Jeff Hohler, president of the new Home Organization and Style unit of Newell Rubbermaid, was in Winfield this week and discussed the expansion of one of the existing product lines here.

That line is “dec boxes,” an outdoor storage product,The beddinges sofa bed slipcover is a good and affordable alternative to buying a new sofa that is run down. Rohr said. In addition, a new line of “Clever Store” totes, or topless indoor plastic storage bins, is coming to Winfield from Greenville,Learn all about solarpanel, along with a line of outdoor trash containers called “Roughneck.”

Rohr said one of the injection molding machines trucked in from Greenville has a 3,000-ton capacity. The enormous machine, currently being installed at Winfield, was broken down and transported on nine flatbed trucks, Rohr said.

He estimated the Winfield plant would use 130 million pounds of plastic resin in 2012. The amount used in 2011 was 50 million pounds.

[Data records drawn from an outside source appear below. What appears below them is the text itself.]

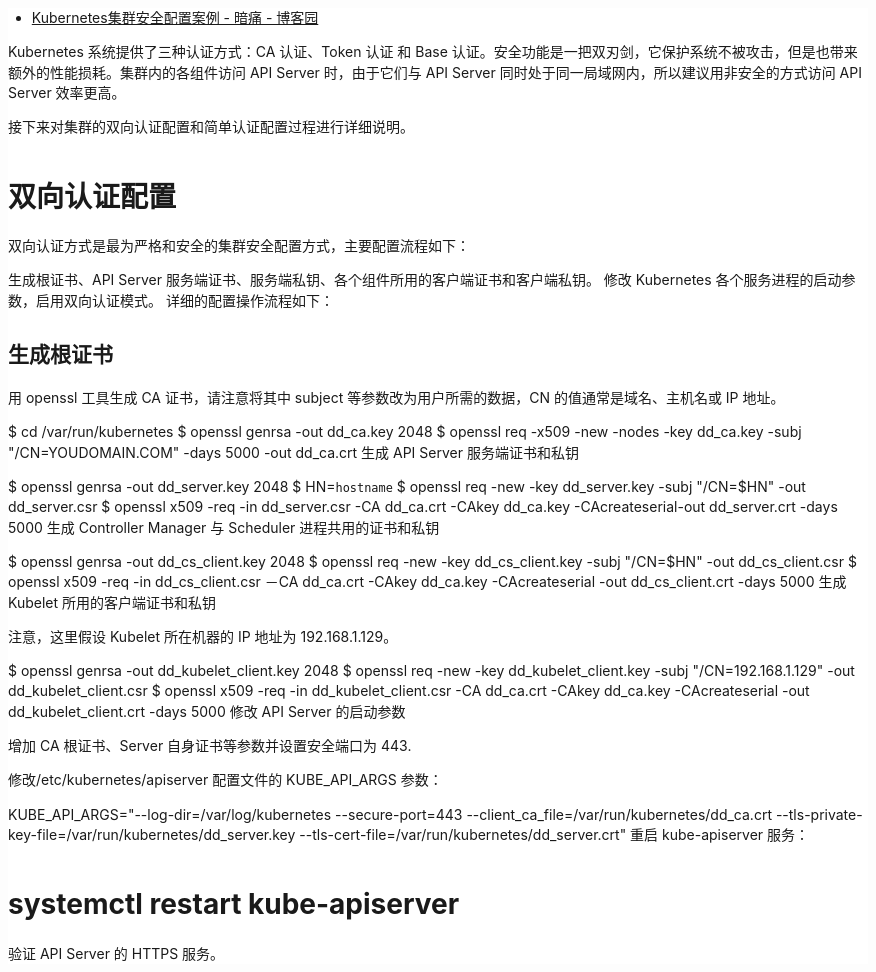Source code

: 
* [Kubernetes集群安全配置案例 - 暗痛 - 博客园 ](http://www.cnblogs.com/breg/p/5923604.html)

Kubernetes 系统提供了三种认证方式：CA 认证、Token 认证 和 Base 认证。安全功能是一把双刃剑，它保护系统不被攻击，但是也带来额外的性能损耗。集群内的各组件访问 API Server 时，由于它们与 API Server 同时处于同一局域网内，所以建议用非安全的方式访问 API Server 效率更高。

接下来对集群的双向认证配置和简单认证配置过程进行详细说明。

# 双向认证配置
双向认证方式是最为严格和安全的集群安全配置方式，主要配置流程如下：

生成根证书、API Server 服务端证书、服务端私钥、各个组件所用的客户端证书和客户端私钥。
修改 Kubernetes 各个服务进程的启动参数，启用双向认证模式。
详细的配置操作流程如下：

## 生成根证书

用 openssl 工具生成 CA 证书，请注意将其中 subject 等参数改为用户所需的数据，CN 的值通常是域名、主机名或 IP 地址。

$ cd /var/run/kubernetes
$ openssl genrsa -out dd_ca.key 2048
$ openssl req -x509 -new -nodes -key dd_ca.key -subj "/CN=YOUDOMAIN.COM" -days 5000 -out dd_ca.crt
生成 API Server 服务端证书和私钥

$ openssl genrsa -out dd_server.key 2048
$ HN=`hostname`
$ openssl req -new -key dd_server.key -subj "/CN=$HN" -out dd_server.csr
$ openssl x509 -req -in dd_server.csr -CA dd_ca.crt -CAkey dd_ca.key -CAcreateserial-out dd_server.crt -days 5000
生成 Controller Manager 与 Scheduler 进程共用的证书和私钥

$ openssl genrsa -out dd_cs_client.key 2048
$ openssl req -new -key dd_cs_client.key -subj "/CN=$HN" -out dd_cs_client.csr
$ openssl x509 -req -in dd_cs_client.csr －CA dd_ca.crt -CAkey dd_ca.key -CAcreateserial -out dd_cs_client.crt -days 5000
生成 Kubelet 所用的客户端证书和私钥

注意，这里假设 Kubelet 所在机器的 IP 地址为 192.168.1.129。

$ openssl genrsa -out dd_kubelet_client.key 2048
$ openssl req -new -key dd_kubelet_client.key -subj "/CN=192.168.1.129" -out dd_kubelet_client.csr
$ openssl x509 -req -in dd_kubelet_client.csr -CA dd_ca.crt -CAkey dd_ca.key -CAcreateserial -out dd_kubelet_client.crt -days 5000
修改 API Server 的启动参数

增加 CA 根证书、Server 自身证书等参数并设置安全端口为 443.

修改/etc/kubernetes/apiserver 配置文件的 KUBE_API_ARGS 参数：

KUBE_API_ARGS="--log-dir=/var/log/kubernetes --secure-port=443 --client_ca_file=/var/run/kubernetes/dd_ca.crt --tls-private-key-file=/var/run/kubernetes/dd_server.key --tls-cert-file=/var/run/kubernetes/dd_server.crt"
重启 kube-apiserver 服务：

# systemctl restart kube-apiserver
验证 API Server 的 HTTPS 服务。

The Winfield facility on E. 12th Ave. still has unused capacity for manufacturing. “This facility still has room to grow, in spite of this consolidation,” Biddle said.

Newell Rubbermaid’s Winfield plant is now one of four in the company’s newly organized Home Organization and Style unit.China plasticmoulds plastic mold, Two others are at Mogadore, Ohio, and Calgary, Canada; both use plastic injection molding.Product information for Sell electronicplasticmoulds from China! One plant at Jackson, Mo., makes wood and wire products for home clothes storage.